What the task requires:
Transcribe every line of the records below word for word, and leave out the pictures.

Material to process:
* * * * *
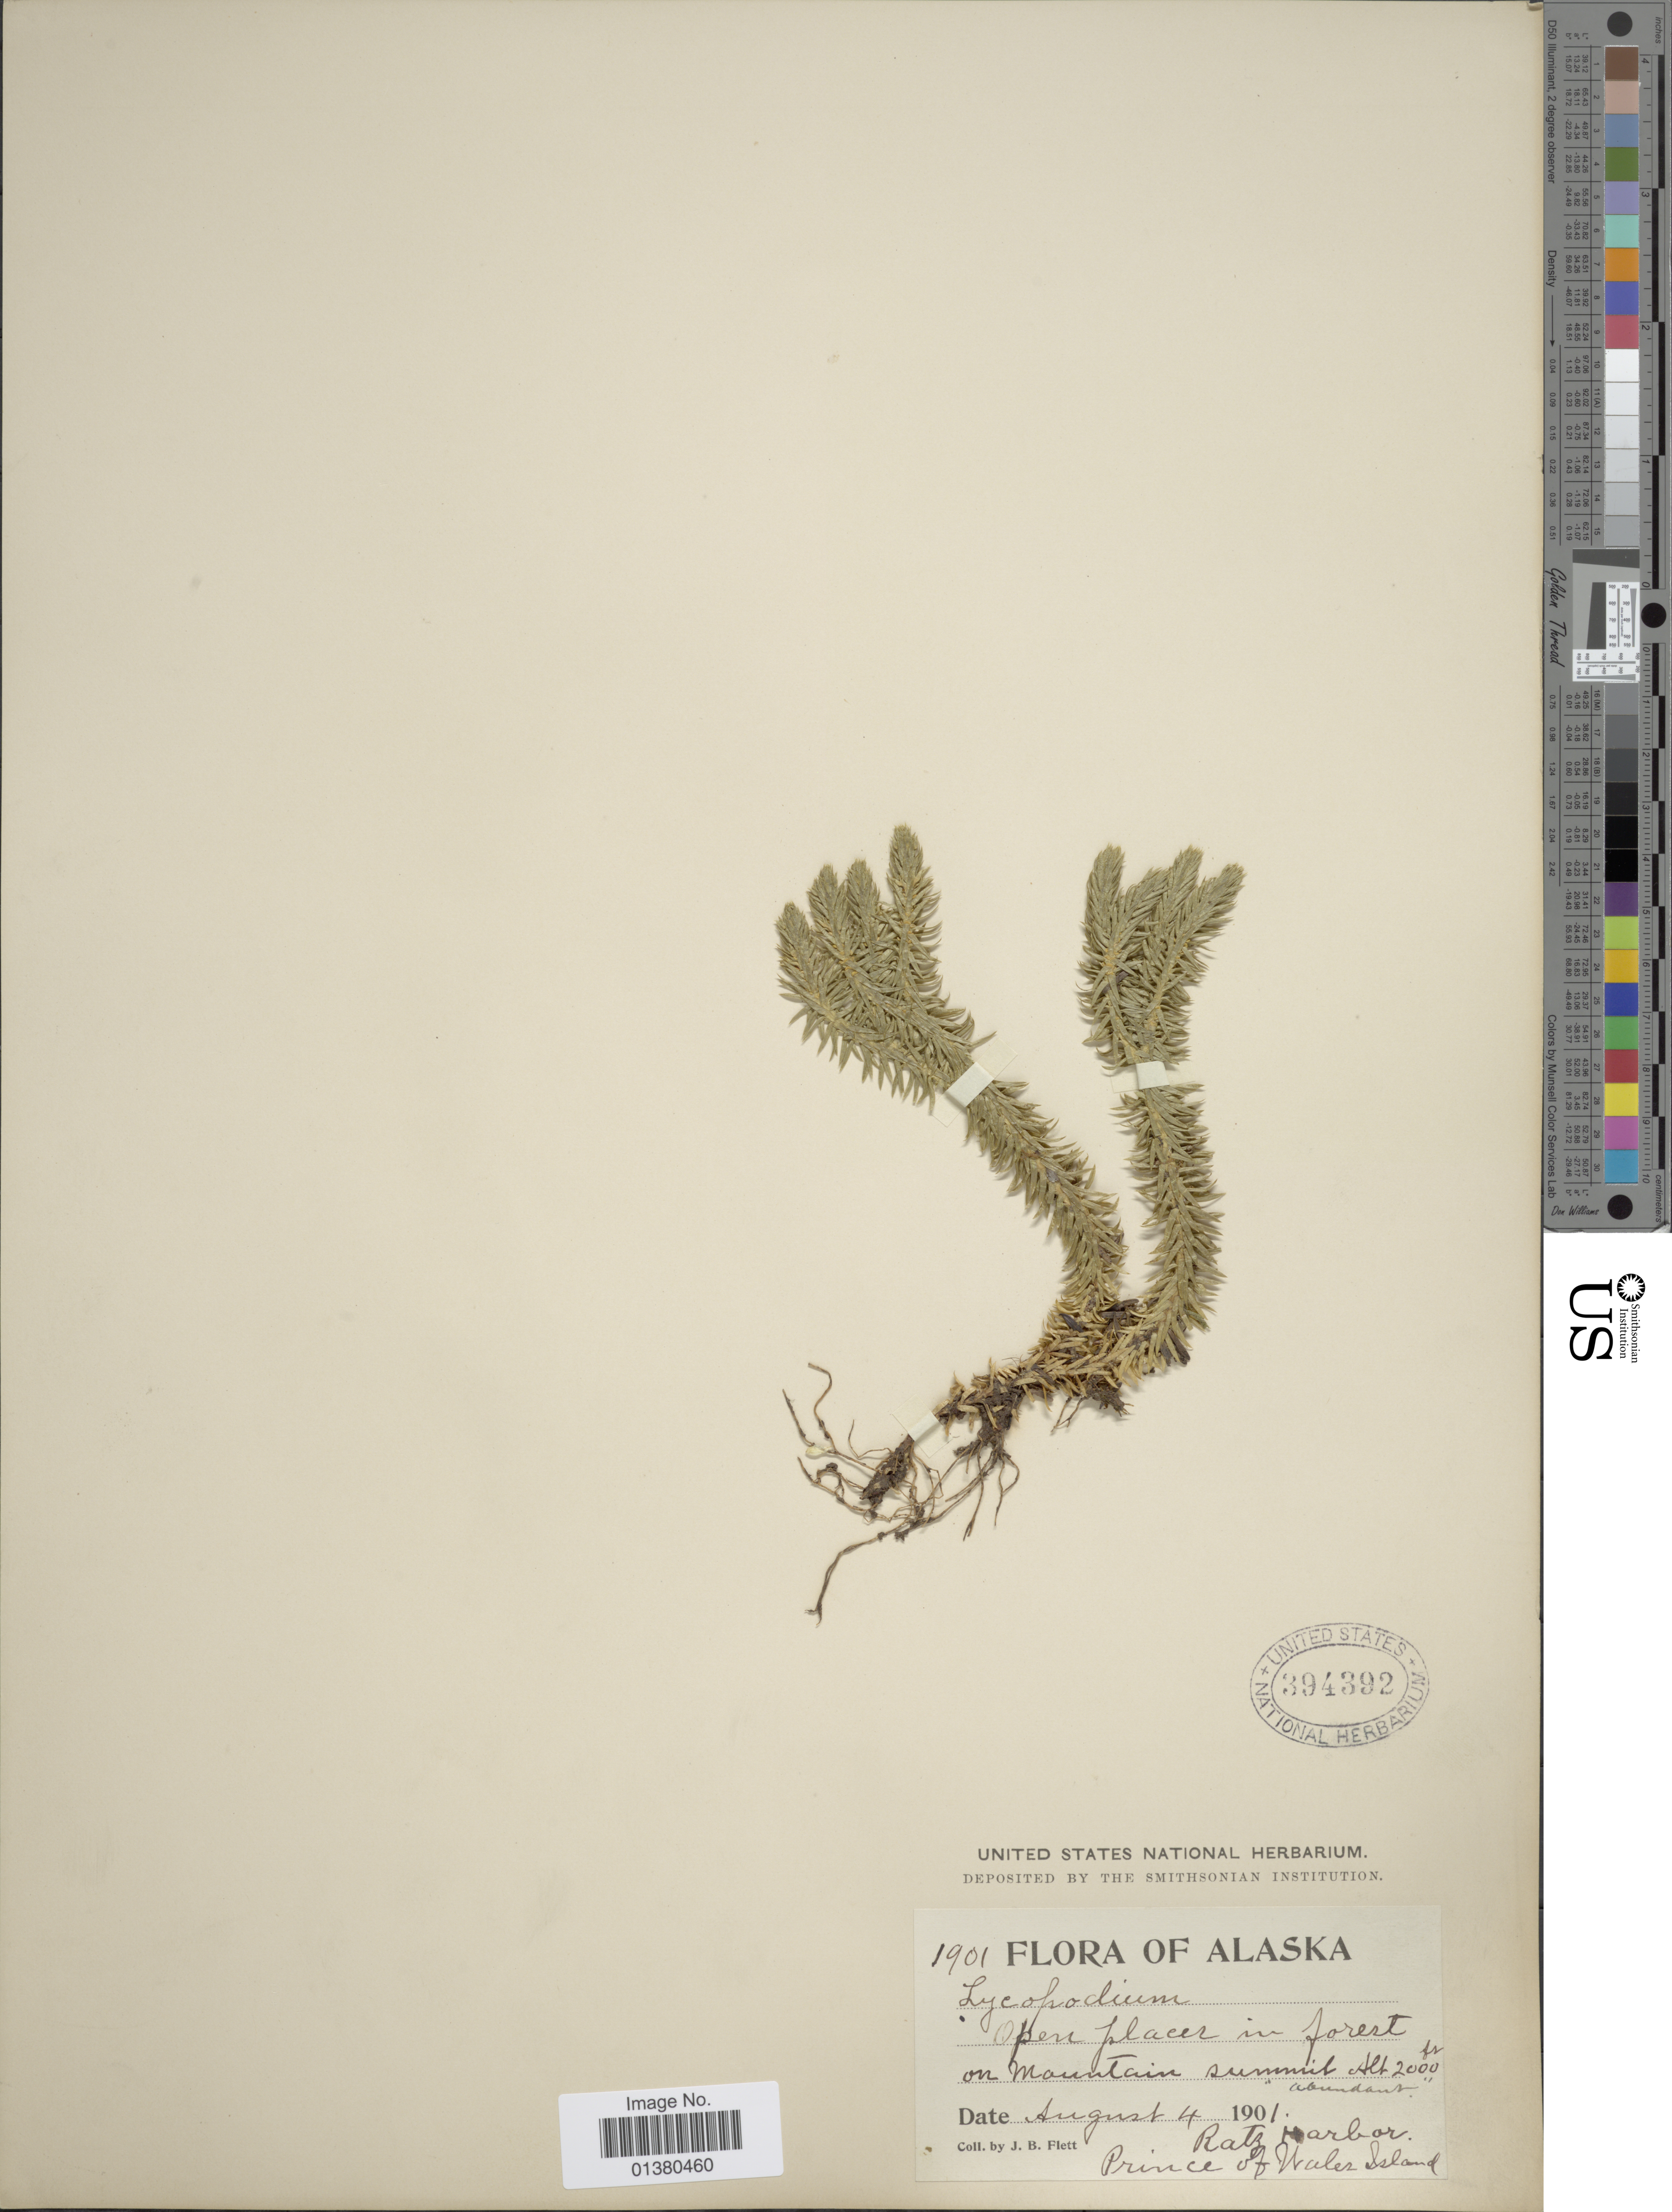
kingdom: Plantae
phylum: Tracheophyta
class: Lycopodiopsida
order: Lycopodiales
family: Lycopodiaceae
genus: Huperzia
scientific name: Huperzia selago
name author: (L.) Bernh. ex Schrank & Mart.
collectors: J. Flett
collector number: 1901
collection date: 1901-08-04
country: United States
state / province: Alaska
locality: Open places in forest on mountain summit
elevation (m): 610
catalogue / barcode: US 394392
* * * * *
Finished answer:
kingdom: Plantae
phylum: Tracheophyta
class: Lycopodiopsida
order: Lycopodiales
family: Lycopodiaceae
genus: Huperzia
scientific name: Huperzia selago
name author: (L.) Bernh. ex Schrank & Mart.
collectors: J. Flett
collector number: 1901
collection date: 1901-08-04
country: United States
state / province: Alaska
locality: Open places in forest on mountain summit
elevation (m): 610
catalogue / barcode: US 394392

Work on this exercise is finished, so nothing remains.